The five-hour field trip began with comments from GE Technical Operations Leader Kristen Brosnan.
“Women in science and tech are rock stars,” Brosnan told the girls.
She also spoke about GE’s global initiative, which aims to employ 20,000 women in technical jobs by 2020.
The girls took in seven demonstrations on Friday.
In the metal forging building, Steve Buresh and Scott Oppenheimer talked about creating metal alloys for GE researchers. They then put a red-hot cylinder of metal alloy into a hydraulic press that slowly smashed the metal into a disc only a couple of inches thick.
The girls got in on the action in the microbot demonstration, where they set up mazes and obstacle courses and attempted to maneuver a tiny robot through the courses.
In the MRI demonstration, the girls learned about magnetic fields and the MRI’s role in diagnostic medicine. They also saw the MRI imaging of a pineapple.
Baxter the robot picked up blocks and moved them around, and an ultrasound machine captured live images of a carotid artery.
The demonstrations heated up as Olivia Bugbee explained the glass blowing shop, as she melted, blew, cut and shaped different kinds of glass. The glass blowing operation creates custom tubes, beakers and other equipment for GE researchers.
Rayna Parzych liked the MRI demonstration best.
“I want to go into the medical field,” she said.
After lunch, a panel of five female engineers and scientists took questions from the girls.
“I like to see kids get excited about technology and science,” said mechanical engineer Molly Stieber.
“I didn’t have opportunities like this as a kid,” added panelist Nikole Kucza.
The girls asked questions for an hour, inquiring about everything from what the GE employees like about their jobs to the worst lab disaster to how they first became interested in a scientific field.

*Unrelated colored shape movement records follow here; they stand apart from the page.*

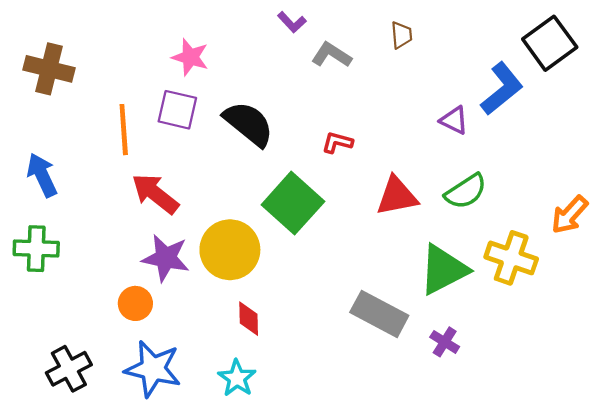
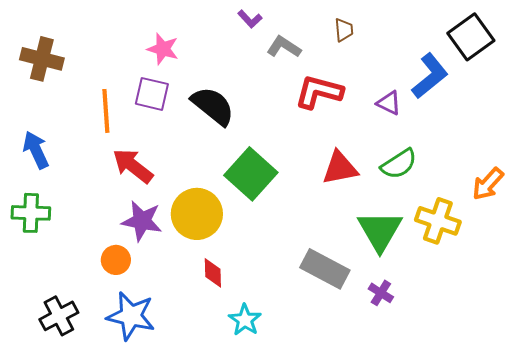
red L-shape: (337, 142) -> (319, 92), moved, size x1.8
green triangle: (443, 270) -> (380, 231), turned -33
cyan star: (237, 378) -> (245, 320), moved

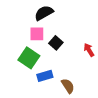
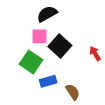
black square: (56, 43) -> (60, 46), size x1.5

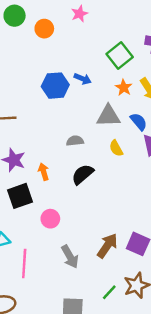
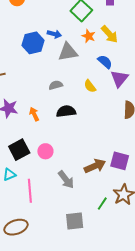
gray triangle: (108, 116) -> (68, 52), moved
black semicircle: (83, 174) -> (66, 111), turned 42
black square: (20, 196) -> (19, 150), moved
brown arrow: (107, 246) -> (95, 166), turned 40

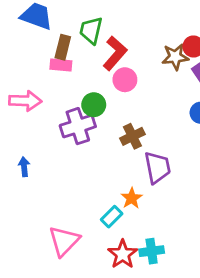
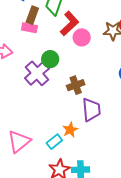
pink circle: (125, 80) -> (82, 37), moved
purple cross: (78, 126) -> (37, 73), turned -30
pink triangle: (64, 241) -> (19, 141), moved

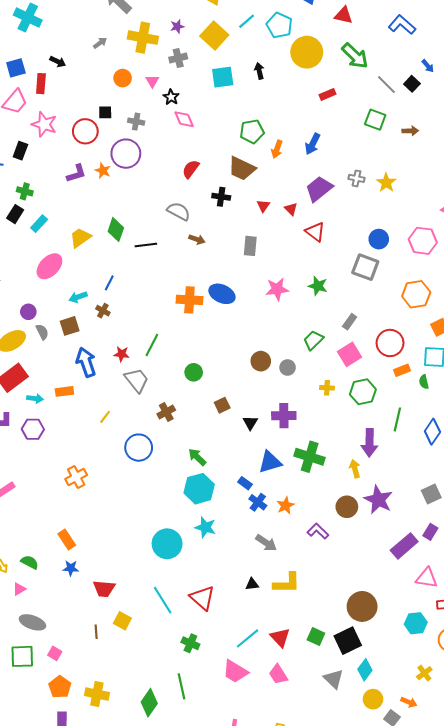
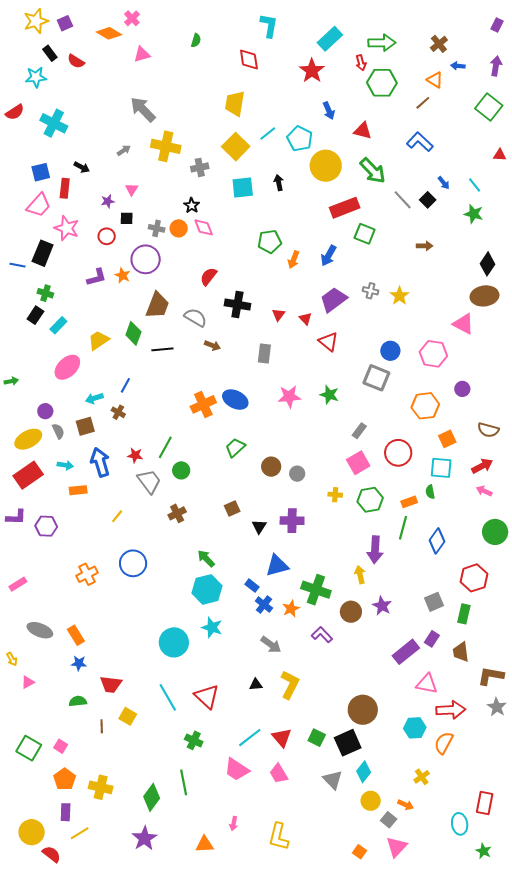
purple star: (177, 26) -> (108, 201), moved
orange circle: (123, 78) -> (179, 228), moved
pink triangle: (152, 81) -> (132, 189), moved
red rectangle: (327, 94) -> (345, 208), size x1.8
green square: (375, 120) -> (365, 234), moved
red circle: (85, 131) -> (107, 236), size x0.7
black rectangle: (20, 151) -> (43, 253), size x1.4
brown trapezoid: (242, 169) -> (157, 305), moved, turned -96
black cross: (221, 197) -> (237, 305), size x1.4
orange cross: (189, 300) -> (203, 404), turned -30
green trapezoid: (313, 340) -> (235, 448), moved
orange rectangle: (402, 370) -> (409, 502), moved
green circle: (194, 372) -> (181, 470), moved
cyan arrow: (35, 398) -> (65, 465), moved
blue circle: (139, 448) -> (133, 563), moved
green cross: (310, 457) -> (316, 590), moved
purple star: (378, 500) -> (382, 606), size x0.7
green semicircle: (30, 562) -> (78, 701), moved, turned -36
yellow L-shape: (287, 583) -> (290, 685), turned -64
gray ellipse: (32, 622) -> (40, 630), moved
green square: (22, 656) -> (29, 748), turned 30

“There is still magic in science,” said Margeaux Wallace, a materials scientist. “You’re constantly seeing things you can’t explain.”

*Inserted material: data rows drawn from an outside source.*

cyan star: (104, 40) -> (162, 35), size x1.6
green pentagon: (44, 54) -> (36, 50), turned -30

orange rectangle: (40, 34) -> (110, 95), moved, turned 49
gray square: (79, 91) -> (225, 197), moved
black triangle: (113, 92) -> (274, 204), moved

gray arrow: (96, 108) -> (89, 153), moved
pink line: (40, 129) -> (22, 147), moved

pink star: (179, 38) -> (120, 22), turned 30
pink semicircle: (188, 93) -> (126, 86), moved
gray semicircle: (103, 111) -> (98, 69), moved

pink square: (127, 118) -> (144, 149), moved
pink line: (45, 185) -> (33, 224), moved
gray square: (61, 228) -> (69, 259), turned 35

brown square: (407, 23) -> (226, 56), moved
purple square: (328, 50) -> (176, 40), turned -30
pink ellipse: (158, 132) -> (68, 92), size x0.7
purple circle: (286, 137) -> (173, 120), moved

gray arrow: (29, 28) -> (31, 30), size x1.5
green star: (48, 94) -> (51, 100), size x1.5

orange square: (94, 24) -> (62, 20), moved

Each panelist spoke about her journey into the field, crediting teachers, fathers and others for encouraging them to pursue their chosen fields.
Each panelist also encouraged the students to persevere through difficulty, cultivate relationships, build support systems and learn from failure.
Participants paid $250 for the week-long camp. GE provides financial support for supplies and opens its doors for the Friday finale.